An image featuring an ASML logo alongside the flags of the United States and China was taken in Brussels, Belgium, on January 4, 2024, as ASML provided insight into the potential impact of U.S. export restrictions on its advanced chip manufacturing equipment to China.
The Dutch chip equipment manufacturer disclosed in its earnings report, which was released a day early due to a technical issue, that it anticipates net sales for 2025 will be between 30 billion euros and 35 billion euros ($32.7 billion to $38.1 billion). This forecast reflects the lower end of the company’s previous guidance.
ASML plays a crucial role in the global chip supply chain, with its extreme ultraviolet lithography machines utilized by major chipmakers, including Nvidia and Taiwan Semiconductor Manufacturing, to manufacture sophisticated chips.
In the third quarter, ASML reported net sales of 7.5 billion euros, exceeding expectations, but net bookings of 2.6 billion euros ($2.83 billion) fell short of the consensus estimate of 5.6 billion euros.
Following this news, ASML’s stock price dropped by as much as 16%, resulting in a loss of over $50 billion in market capitalization in just one day.
The disappointing bookings have been attributed to weaknesses among certain customers, including Intel and Samsung. Additionally, ASML indicated that geopolitical tensions are influencing its outlook for 2025.

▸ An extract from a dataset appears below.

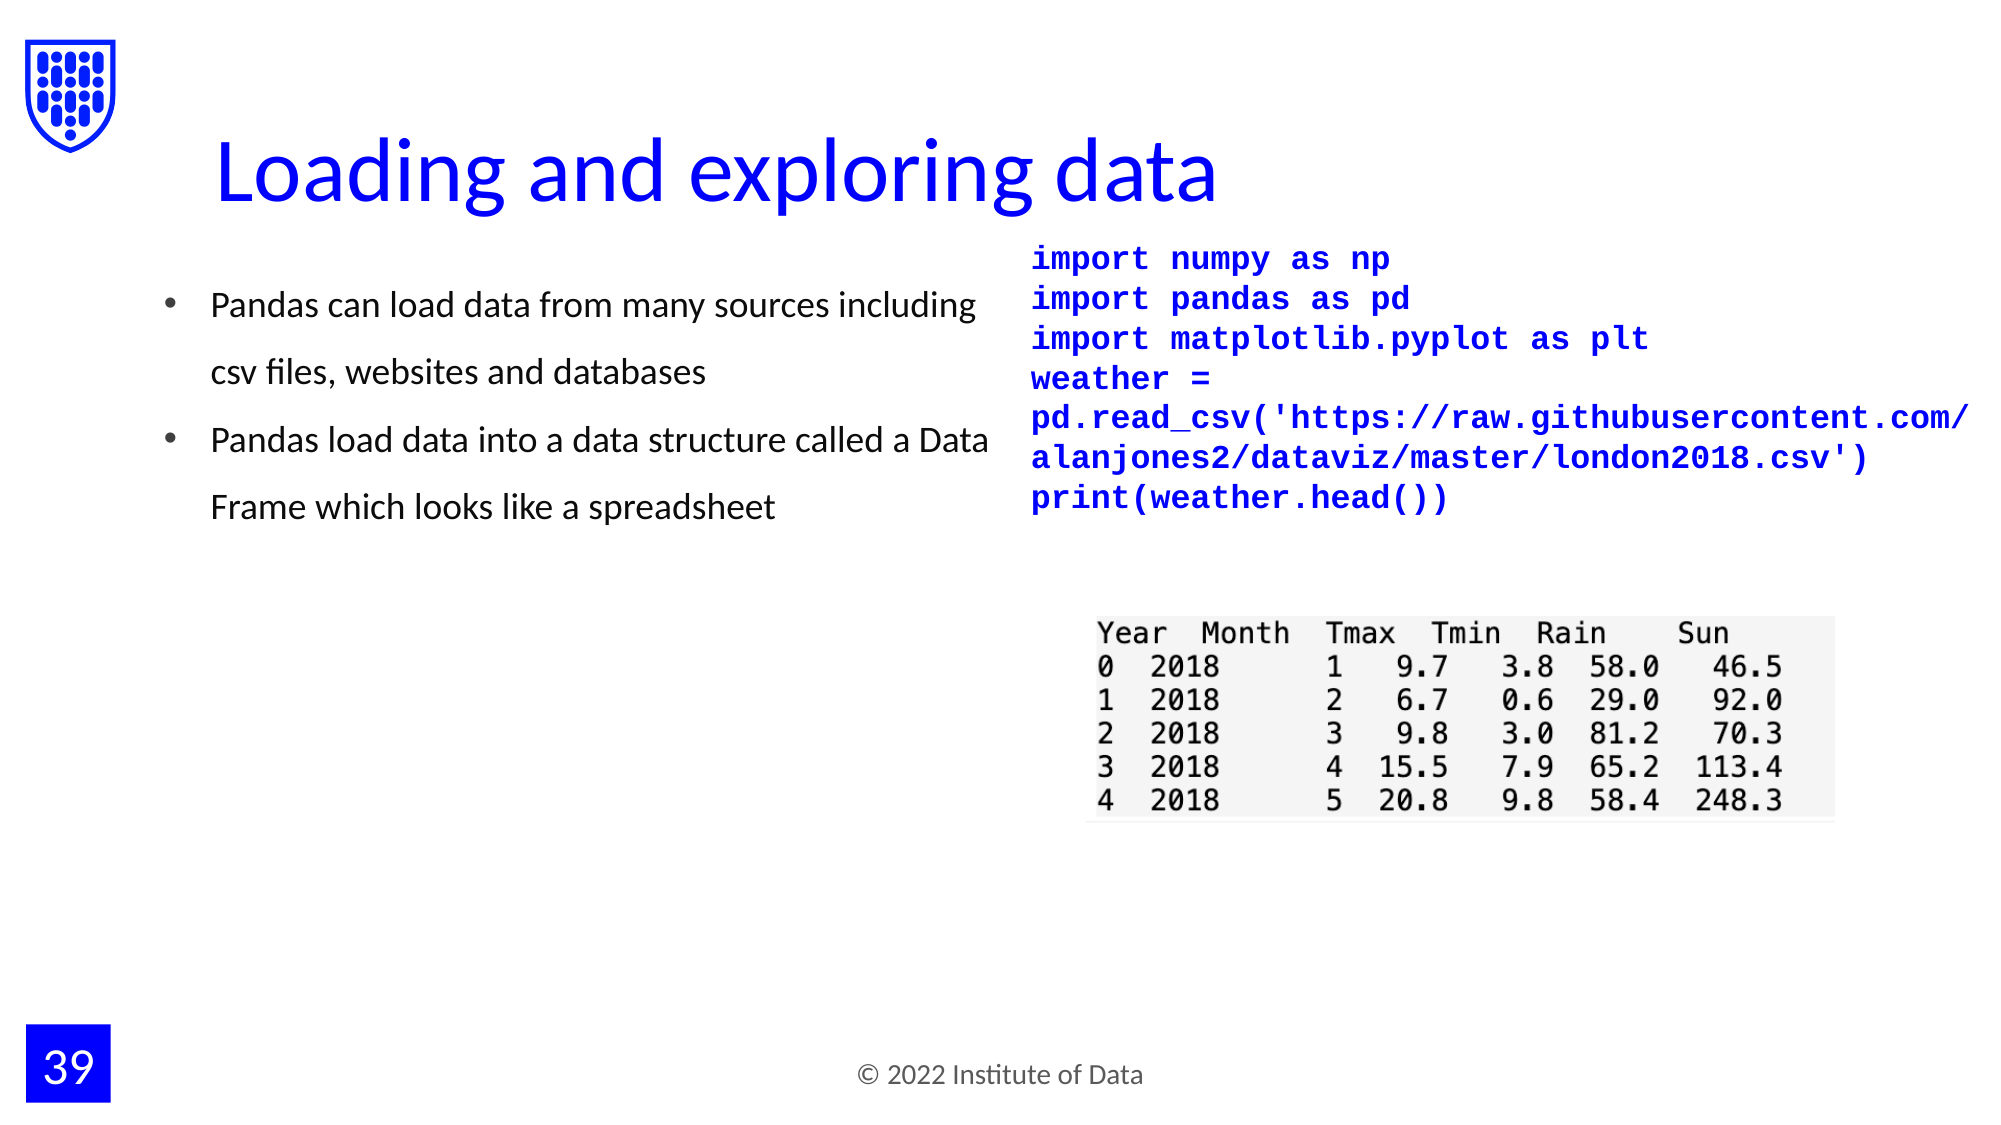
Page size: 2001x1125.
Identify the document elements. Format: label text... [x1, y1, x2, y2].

Roger Dassen, ASML’s chief financial officer, addressed analysts, noting expectations of a decline in sales to China next year due to U.S. export limitations. He stated, “We all read newspapers, right? We all see that there is speculation around export control… That is a driver for us to take a more cautious view on the China sales.”
UBS analysts indicated that ASML’s revised 2025 projections were primarily due to delays in the development of new logic fabrication facilities by Intel and Samsung, suggesting that sales to China could decrease by 25% to 30% in 2025.